Cet amendement de repli du groupe Socialistes et apparentés vise à encadrer plus strictement l’accès des psychologues de police judiciaire aux pièces des procédures pénales.
Dans sa rédaction actuelle, l’article 29-2 du code de procédure pénale prévoit que ces professionnels peuvent accéder aux pièces « strictement nécessaires à l’exercice de leur mission », sans que le périmètre exact de ces pièces ne soit défini par la loi.

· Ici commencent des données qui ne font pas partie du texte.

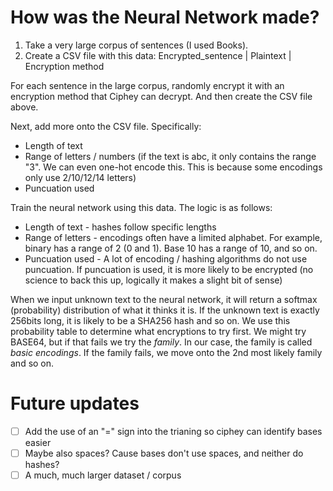 # How was the Neural Network made?
1. Take a very large corpus of sentences (I used Books).
2. Create a CSV file with this data:
Encrypted_sentence | Plaintext | Encryption method

For each sentence in the large corpus, randomly encrypt it with an encryption method that Ciphey can decrypt. And then create the CSV file above.

Next, add more onto the CSV file. Specifically:
* Length of text
* Range of letters / numbers (if the text is abc, it only contains the range "3". We can even one-hot encode this. This is because some encodings only use 2/10/12/14 letters)
* Puncuation used

Train the neural network using this data. The logic is as follows:
* Length of text - hashes follow specific lengths
* Range of letters - encodings often have a limited alphabet. For example, binary has a range of 2 (0 and 1). Base 10 has a range of 10, and so on.
* Puncuation used - A lot of encoding / hashing algorithms do not use puncuation. If puncuation is used, it is more likely to be encrypted (no science to back this up, logically it makes a slight bit of sense)

When we input unknown text to the neural network, it will return a softmax (probability) distribution of what it thinks it is.
If the unknown text is exactly 256bits long, it is likely to be a SHA256 hash and so on. 
We use this probability table to determine what encryptions to try first. We might try BASE64, but if that fails we try the _family_. In our case, the family is called _basic encodings_.
If the family fails, we move onto the 2nd most likely family and so on.

# Future updates
- [ ] Add the use of an "=" sign into the trianing so ciphey can identify bases easier
- [ ] Maybe also spaces? Cause bases don't use spaces, and neither do hashes?
- [ ] A much, much larger dataset / corpus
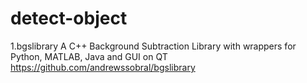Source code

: # detect-object
1.bgslibrary
A C++ Background Subtraction Library with wrappers for Python, MATLAB, Java and GUI on QT
https://github.com/andrewssobral/bgslibrary
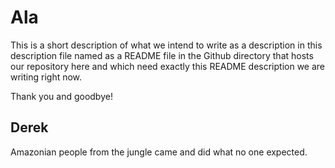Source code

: Ala
===

This is a short description of what we intend to write as a description in this description file named as a README file in the Github directory that hosts our repository here and which need exactly this README description we are writing right now.

Thank you and goodbye!

Derek
---

Amazonian people from the jungle came and did what no one expected.
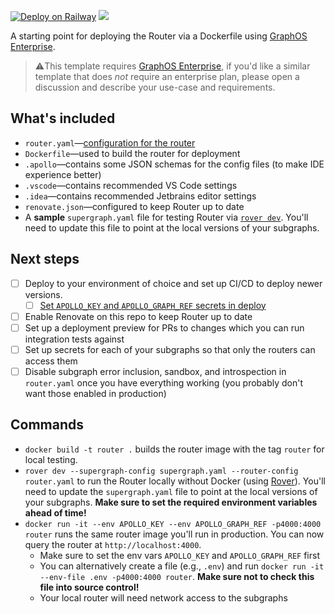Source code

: [![Deploy on Railway](https://railway.app/button.svg)](https://railway.app/template/A-6SvK?referralCode=xsbY2R)
[![](https://dcbadge.vercel.app/api/server/graphos)](https://discord.gg/graphos)

A starting point for deploying the Router via a Dockerfile using [GraphOS Enterprise].

> ⚠️This template requires [GraphOS Enterprise], if you'd like a similar template that does _not_ require an enterprise plan, please open a discussion and describe your use-case and requirements.

## What's included

- `router.yaml`—[configuration for the router](https://www.apollographql.com/docs/router/configuration/overview)
- `Dockerfile`—used to build the router for deployment
- `.apollo`—contains some JSON schemas for the config files (to make IDE experience better)
- `.vscode`—contains recommended VS Code settings
- `.idea`—contains recommended Jetbrains editor settings
- `renovate.json`—configured to keep Router up to date
- A **sample** `supergraph.yaml` file for testing Router via [`rover dev`][Rover]. You'll need to update this file to point at the local versions of your subgraphs.

## Next steps

- [ ] Deploy to your environment of choice and set up CI/CD to deploy newer versions.
  - [ ] [Set `APOLLO_KEY` and `APOLLO_GRAPH_REF` secrets in deploy](https://www.apollographql.com/docs/router/configuration/overview/#environment-variables)
- [ ] Enable Renovate on this repo to keep Router up to date
- [ ] Set up a deployment preview for PRs to changes which you can run integration tests against
- [ ] Set up secrets for each of your subgraphs so that only the routers can access them
- [ ] Disable subgraph error inclusion, sandbox, and introspection in `router.yaml` once you have everything working (you probably don't want those enabled in production)

## Commands

- `docker build -t router .` builds the router image with the tag `router` for local testing.
- `rover dev --supergraph-config supergraph.yaml --router-config router.yaml` to run the Router locally without Docker (using [Rover]). You'll need to update the `supergraph.yaml` file to point at the local versions of your subgraphs. **Make sure to set the required environment variables ahead of time!**
- `docker run -it --env APOLLO_KEY --env APOLLO_GRAPH_REF -p4000:4000 router` runs the same router image you'll run in production. You can now query the router at `http://localhost:4000`.
  - Make sure to set the env vars `APOLLO_KEY` and `APOLLO_GRAPH_REF` first
  - You can alternatively create a file (e.g., `.env`) and run `docker run -it --env-file .env -p4000:4000 router`. **Make sure not to check this file into source control!**
  - Your local router will need network access to the subgraphs

[GraphOS Enterprise]: https://www.apollographql.com/docs/graphos/enterprise
[Rover]: https://www.apollographql.com/docs/rover/commands/dev
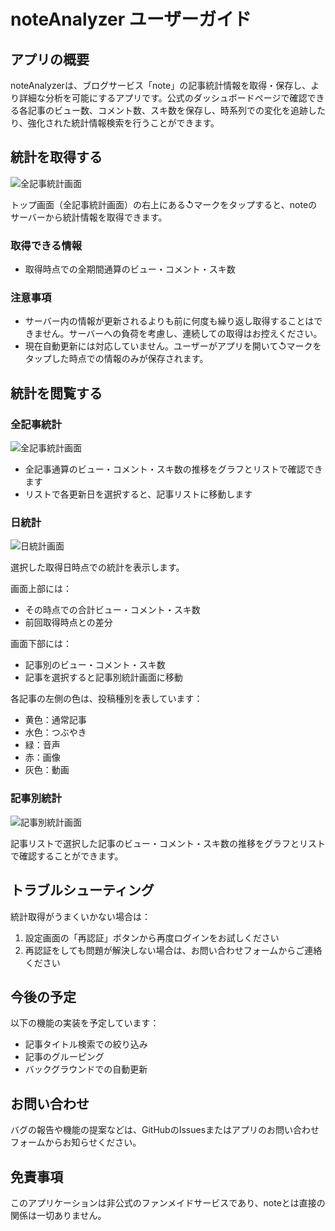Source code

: # noteAnalyzer ユーザーガイド

## アプリの概要

noteAnalyzerは、ブログサービス「note」の記事統計情報を取得・保存し、より詳細な分析を可能にするアプリです。公式のダッシュボードページで確認できる各記事のビュー数、コメント数、スキ数を保存し、時系列での変化を追跡したり、強化された統計情報検索を行うことができます。

## 統計を取得する
![全記事統計画面](Docs/Images/dashboard-view-screenshot.png)

トップ画面（全記事統計画面）の右上にある↺マークをタップすると、noteのサーバーから統計情報を取得できます。

### 取得できる情報
- 取得時点での全期間通算のビュー・コメント・スキ数

### 注意事項
- サーバー内の情報が更新されるよりも前に何度も繰り返し取得することはできません。サーバーへの負荷を考慮し、連続しての取得はお控えください。
- 現在自動更新には対応していません。ユーザーがアプリを開いて↺マークをタップした時点での情報のみが保存されます。

## 統計を閲覧する

### 全記事統計
![全記事統計画面](Docs/Images/dashboard-view-screenshot.png)

- 全記事通算のビュー・コメント・スキ数の推移をグラフとリストで確認できます
- リストで各更新日を選択すると、記事リストに移動します

### 日統計
![日統計画面](Docs/Images/daily-view-screenshot.png)

選択した取得日時点での統計を表示します。

画面上部には：
- その時点での合計ビュー・コメント・スキ数
- 前回取得時点との差分

画面下部には：
- 記事別のビュー・コメント・スキ数
- 記事を選択すると記事別統計画面に移動

各記事の左側の色は、投稿種別を表しています：
- 黄色：通常記事
- 水色：つぶやき
- 緑：音声
- 赤：画像
- 灰色：動画

### 記事別統計
![記事別統計画面](Docs/Images/article-detail-view-screenshot.png)

記事リストで選択した記事のビュー・コメント・スキ数の推移をグラフとリストで確認することができます。

## トラブルシューティング

統計取得がうまくいかない場合は：

1. 設定画面の「再認証」ボタンから再度ログインをお試しください
2. 再認証をしても問題が解決しない場合は、お問い合わせフォームからご連絡ください

## 今後の予定

以下の機能の実装を予定しています：

- 記事タイトル検索での絞り込み
- 記事のグルーピング
- バックグラウンドでの自動更新

## お問い合わせ

バグの報告や機能の提案などは、GitHubのIssuesまたはアプリのお問い合わせフォームからお知らせください。

## 免責事項

このアプリケーションは非公式のファンメイドサービスであり、noteとは直接の関係は一切ありません。
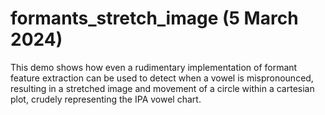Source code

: # formants_stretch_image (5 March 2024)

This demo shows how even a rudimentary implementation of formant feature extraction
can be used to detect when a vowel is mispronounced, resulting in a stretched image 
and movement of a circle within a cartesian plot, crudely representing the IPA vowel chart.
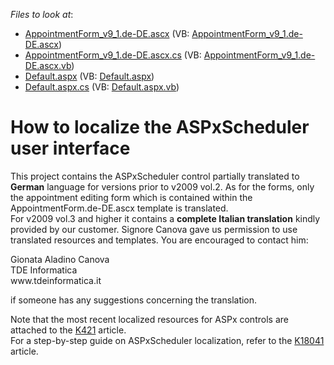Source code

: <!-- default file list -->
*Files to look at*:

* [AppointmentForm_v9_1.de-DE.ascx](./CS/WebSite/CustomForms/AppointmentForm_v9_1.de-DE.ascx) (VB: [AppointmentForm_v9_1.de-DE.ascx](./VB/WebSite/CustomForms/AppointmentForm_v9_1.de-DE.ascx))
* [AppointmentForm_v9_1.de-DE.ascx.cs](./CS/WebSite/CustomForms/AppointmentForm_v9_1.de-DE.ascx.cs) (VB: [AppointmentForm_v9_1.de-DE.ascx.vb](./VB/WebSite/CustomForms/AppointmentForm_v9_1.de-DE.ascx.vb))
* [Default.aspx](./CS/WebSite/Default.aspx) (VB: [Default.aspx](./VB/WebSite/Default.aspx))
* [Default.aspx.cs](./CS/WebSite/Default.aspx.cs) (VB: [Default.aspx.vb](./VB/WebSite/Default.aspx.vb))
<!-- default file list end -->
# How to localize the ASPxScheduler user interface


<p>This project contains the ASPxScheduler control partially translated to <strong>German</strong> language for versions prior to v2009 vol.2. As for the forms, only the appointment editing form which is contained within the AppointmentForm.de-DE.ascx template is translated.<br />
For v2009 vol.3 and higher it contains a <strong>complete Italian translation</strong> kindly provided by our customer. Signore Canova gave us permission to use translated resources and templates. You are encouraged to contact him:</p><p>Gionata Aladino Canova<br />
TDE Informatica<br />
www.tdeinformatica.it</p><p>if someone has any suggestions concerning the translation. </p><p>Note that the most recent localized resources for ASPx controls are attached to the <a href="https://www.devexpress.com/Support/Center/p/K421">K421</a> article.<br />
For a step-by-step guide on ASPxScheduler localization, refer to the <a href="https://www.devexpress.com/Support/Center/p/K18041">K18041</a> article.</p>

<br/>


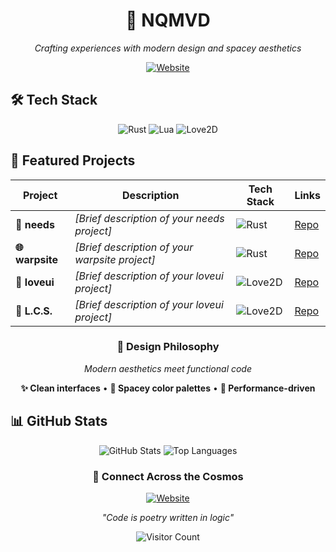 <div align="center">

# 🌌 NQMVD

*Crafting experiences with modern design and spacey aesthetics*

[![Website](https://img.shields.io/badge/🌐_stardive.space-4C1D95?style=for-the-badge&logoColor=white)](https://stardive.space)

</div>

## 🛠️ Tech Stack

<div align="center">

![Rust](https://img.shields.io/badge/Rust-000000?style=for-the-badge&logo=rust&logoColor=white)
![Lua](https://img.shields.io/badge/Lua-2C2D72?style=for-the-badge&logo=lua&logoColor=white)
![Love2D](https://img.shields.io/badge/LÖVE2D-FF1493?style=for-the-badge&logo=love&logoColor=white)

</div>

## 🌟 Featured Projects

<div align="center">

| Project | Description | Tech Stack | Links |
|---------|-------------|------------|------|
| **🎯 needs** | *[Brief description of your needs project]* | ![Rust](https://img.shields.io/badge/-Rust-000000?style=flat-square&logo=rust) | [Repo](https://github.com/NQMVD/needs) |
| **🌐 warpsite** | *[Brief description of your warpsite project]* | ![Rust](https://img.shields.io/badge/-Rust-000000?style=flat-square&logo=rust) | [Repo](https://github.com/NQMVD/warp_site) |
| **💜 loveui** | *[Brief description of your loveui project]* | ![Love2D](https://img.shields.io/badge/-LÖVE2D-FF1493?style=flat-square&logo=love) | [Repo](https://github.com/NQMVD/loveui) |
| **💜 L.C.S.** | *[Brief description of your loveui project]* | ![Love2D](https://img.shields.io/badge/-LÖVE2D-FF1493?style=flat-square&logo=love) | [Repo](https://github.com/LogicCircuitSim/LCS/tree/menu-update) |

</div>

<div align="center">

### 🎨 Design Philosophy

*Modern aesthetics meet functional code*

**✨ Clean interfaces** • **🌌 Spacey color palettes** • **🚀 Performance-driven**

</div>

## 📊 GitHub Stats

<div align="center">

<img src="https://github-readme-stats.vercel.app/api?username=NQMVD&show_icons=true&theme=tokyonight&hide_border=true&bg_color=0D1117&title_color=8B5CF6&icon_color=FF6B9D&text_color=C9D1D9" alt="GitHub Stats" />

<img src="https://github-readme-stats.vercel.app/api/top-langs/?username=NQMVD&layout=compact&theme=tokyonight&hide_border=true&bg_color=0D1117&title_color=8B5CF6&text_color=C9D1D9" alt="Top Languages" />

</div>

<div align="center">

### 🌌 Connect Across the Cosmos

[![Website](https://img.shields.io/badge/stardive.space-8B5CF6?style=for-the-badge&logo=safari&logoColor=white)](https://stardive.space)

*"Code is poetry written in logic"*

![Visitor Count](https://komarev.com/ghpvc/?username=NQMVD&color=8B5CF6&style=flat-square&label=cosmic+visitors)

</div>

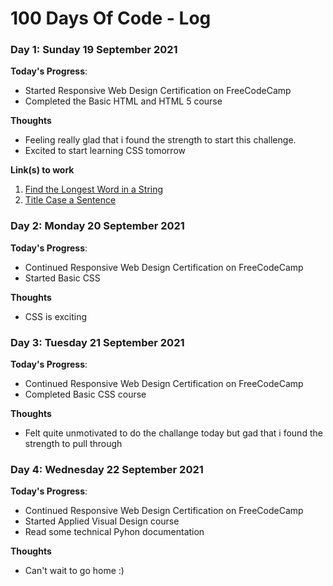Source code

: # 100 Days Of Code - Log

### Day 1: Sunday 19 September 2021

**Today's Progress**: 
- Started Responsive Web Design Certification on FreeCodeCamp
- Completed the Basic HTML and HTML 5 course

**Thoughts** 
- Feeling really glad that i found the strength to start this challenge.
- Excited to start learning CSS tomorrow

**Link(s) to work**
1. [Find the Longest Word in a String](https://www.freecodecamp.com/challenges/find-the-longest-word-in-a-string)
2. [Title Case a Sentence](https://www.freecodecamp.com/challenges/title-case-a-sentence)

### Day 2: Monday 20 September 2021

**Today's Progress**: 
- Continued Responsive Web Design Certification on FreeCodeCamp
- Started Basic CSS

**Thoughts** 
- CSS is exciting

### Day 3: Tuesday 21 September 2021

**Today's Progress**: 
- Continued Responsive Web Design Certification on FreeCodeCamp
- Completed Basic CSS course

**Thoughts** 
- Felt quite unmotivated to do the challange today but gad that i found the strength to pull through

### Day 4: Wednesday 22 September 2021

**Today's Progress**:
- Continued Responsive Web Design Certification on FreeCodeCamp
- Started Applied Visual Design course
- Read some technical Pyhon documentation

**Thoughts**
- Can't wait to go home :)


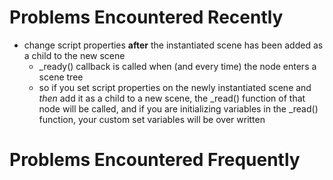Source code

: # Problems Encountered Recently
- change script properties **after** the instantiated scene has been added as a child to the new scene
    - _ready() callback is called when (and every time) the node enters a scene tree
    - so if you set script properties on the newly instantiated scene and *then* add it as a child to a new scene, the _read() function of that node will be called, and if you are initializing variables in the _read() function, your custom set variables will be over written

# Problems Encountered Frequently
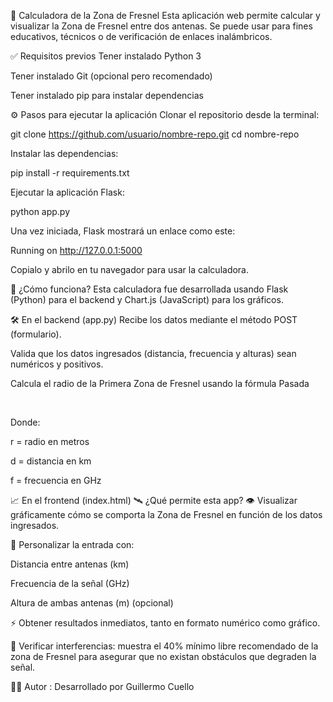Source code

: 📡 Calculadora de la Zona de Fresnel
Esta aplicación web permite calcular y visualizar la Zona de Fresnel entre dos antenas. Se puede usar para fines educativos, técnicos o de verificación de enlaces inalámbricos.

✅ Requisitos previos
Tener instalado Python 3

Tener instalado Git (opcional pero recomendado)

Tener instalado pip para instalar dependencias

⚙️ Pasos para ejecutar la aplicación
Clonar el repositorio desde la terminal:

git clone https://github.com/usuario/nombre-repo.git
cd nombre-repo

Instalar las dependencias:

pip install -r requirements.txt


Ejecutar la aplicación Flask:

python app.py


Una vez iniciada, Flask mostrará un enlace como este:

Running on http://127.0.0.1:5000

Copialo y abrilo en tu navegador para usar la calculadora.

🧠 ¿Cómo funciona?
Esta calculadora fue desarrollada usando Flask (Python) para el backend y Chart.js (JavaScript) para los gráficos.

🛠️ En el backend (app.py)
Recibe los datos mediante el método POST (formulario).

Valida que los datos ingresados (distancia, frecuencia y alturas) sean numéricos y positivos.

Calcula el radio de la Primera Zona de Fresnel usando la fórmula Pasada


 
​
 
Donde:

r = radio en metros

d = distancia en km

f = frecuencia en GHz

📈 En el frontend (index.html)
🛰️ ¿Qué permite esta app?
👁️ Visualizar gráficamente cómo se comporta la Zona de Fresnel en función de los datos ingresados.

📝 Personalizar la entrada con:

Distancia entre antenas (km)

Frecuencia de la señal (GHz)

Altura de ambas antenas (m) (opcional)

⚡ Obtener resultados inmediatos, tanto en formato numérico como gráfico.

🚫 Verificar interferencias: muestra el 40% mínimo libre recomendado de la zona de Fresnel para asegurar que no existan obstáculos que degraden la señal.

👨‍💻 Autor :
Desarrollado por Guillermo Cuello

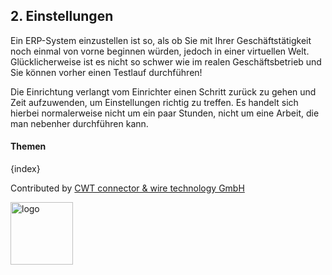 ## 2. Einstellungen

Ein ERP-System einzustellen ist so, als ob Sie mit Ihrer Geschäftstätigkeit noch einmal von vorne beginnen würden, jedoch in einer virtuellen Welt. Glücklicherweise ist es nicht so schwer wie im realen Geschäftsbetrieb und Sie können vorher einen Testlauf durchführen!

Die Einrichtung verlangt vom Einrichter einen Schritt zurück zu gehen und Zeit aufzuwenden, um Einstellungen richtig zu treffen. Es handelt sich hierbei normalerweise nicht um ein paar Stunden, nicht um eine Arbeit, die man nebenher durchführen kann.

#### Themen

{index}

Contributed by <A HREF="http://www.cwt-kabel.de">CWT connector & wire technology GmbH</A>

<A HREF="http://www.cwt-kabel.de"><IMG alt="logo" src="http://www.cwt-assembly.com/sites/all/images/logo.png" height=100></A>
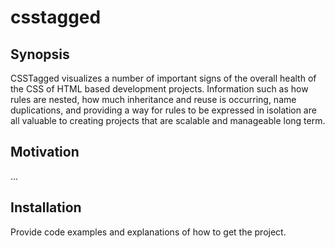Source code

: # csstagged

## Synopsis

CSSTagged visualizes a number of important signs of the overall health of
the CSS of HTML based development projects. Information such as how rules are
nested, how much inheritance and reuse is occurring, name duplications, and
providing a way for rules to be expressed in isolation are all valuable to
creating projects that are scalable and manageable long term.

## Motivation

...

## Installation

Provide code examples and explanations of how to get the project.
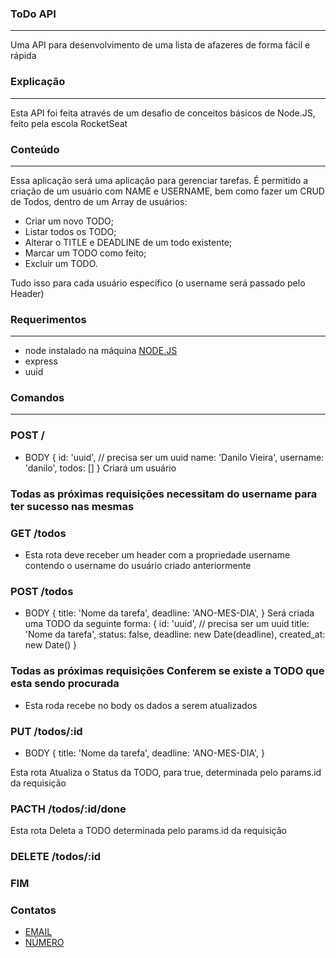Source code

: ### ToDo API
_______________________________________________________________________________________________________________________________________________
Uma API para desenvolvimento de uma lista de afazeres de forma fácil e rápida


### Explicação
_______________________________________________________________________________________________________________________________________________
Esta API foi feita através de um desafio de conceitos básicos de Node.JS, feito pela escola RocketSeat

### Conteúdo
_______________________________________________________________________________________________________________________________________________
Essa aplicação será uma aplicação para gerenciar tarefas.
É permitido a criação de um usuário com NAME e USERNAME, bem como fazer um CRUD de Todos, dentro de um Array de usuários:

* Criar um novo TODO;
* Listar todos os TODO;
* Alterar o TITLE e DEADLINE de um todo existente;
* Marcar um TODO como feito;
* Excluir um TODO.

Tudo isso para cada usuário específico (o username será passado pelo Header)

### Requerimentos
_______________________________________________________________________________________________________________________________________________

* node instalado na máquina [NODE.JS](https://nodejs.org/en/download/)
* express
* uuid

### Comandos
_______________________________________________________________________________________________________________________________________________

### POST /
* BODY
    { 
      id: 'uuid', // precisa ser um uuid
      name: 'Danilo Vieira', 
      username: 'danilo', 
      todos: []
    }
Criará um usuário

### Todas as próximas requisições necessitam do username para ter sucesso nas mesmas

### GET /todos
* Esta rota deve receber um header com a propriedade username contendo o username do usuário criado anteriormente

### POST /todos
* BODY
    { 
      title: 'Nome da tarefa',
	    deadline: 'ANO-MES-DIA', 
    }
Será criada uma TODO da seguinte forma:
{ 
	id: 'uuid', // precisa ser um uuid
	title: 'Nome da tarefa',
	status: false, 
	deadline: new Date(deadline), 
	created_at: new Date()
}

### Todas as próximas requisições Conferem se existe a TODO que esta sendo procurada

* Esta roda recebe no body os dados a serem atualizados


### PUT /todos/:id
* BODY
    { 
      title: 'Nome da tarefa',
	    deadline: 'ANO-MES-DIA', 
    }

 Esta rota Atualiza o Status da TODO, para true, 
 determinada pelo params.id da requisição


### PACTH /todos/:id/done

 Esta rota Deleta a TODO 
 determinada pelo params.id da requisição

### DELETE /todos/:id

### FIM

### Contatos

* [EMAIL](felipe@gazapina.com.br)
* [NÚMERO](https://wa.link/gwodu2)



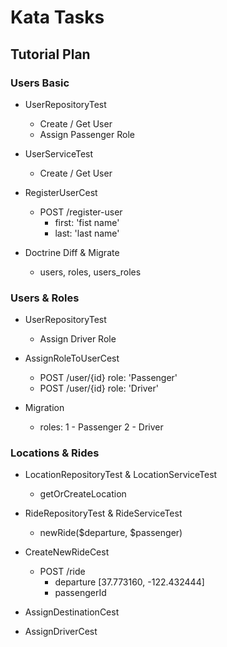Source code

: Kata Tasks
==========

## Tutorial Plan

### Users Basic

* UserRepositoryTest
    * Create / Get User
    * Assign Passenger Role
    
* UserServiceTest
    * Create / Get User
    
* RegisterUserCest
    * POST /register-user
        * first: 'fist name'
        * last: 'last name'
        
* Doctrine Diff & Migrate
    * users, roles, users_roles


### Users & Roles

* UserRepositoryTest
    * Assign Driver Role

* AssignRoleToUserCest
    * POST /user/{id}
        role: 'Passenger'
    * POST /user/{id}
        role: 'Driver'

* Migration
    * roles:
        1 - Passenger
        2 - Driver
 
 ### Locations & Rides
 
* LocationRepositoryTest & LocationServiceTest
    * getOrCreateLocation

* RideRepositoryTest & RideServiceTest
    * newRide($departure, $passenger)

* CreateNewRideCest
    * POST /ride
        * departure [37.773160, -122.432444]
        * passengerId

* AssignDestinationCest

* AssignDriverCest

Cette formulation renvoie entièrement au pouvoir réglementaire la détermination des éléments consultables, ce qui ne permet pas d’assurer un encadrement suffisamment précis au regard de la sensibilité des informations contenues dans les dossiers pénaux.
Afin de garantir une meilleure sécurité juridique et de préserver les principes directeurs de la procédure pénale, notamment les droits de la défense et la confidentialité des investigations, il est proposé que la liste des pièces de procédure accessibles soit fixée par décret en Conseil d’État, de manière limitative et clairement définie.
Cette précision permet d’assurer un encadrement effectif de l’accès au dossier, en évitant toute consultation trop large ou insuffisamment contrôlée, tout en maintenant la possibilité pour les psychologues de police judiciaire d’exercer utilement leur mission d’analyse dans le cadre des enquêtes.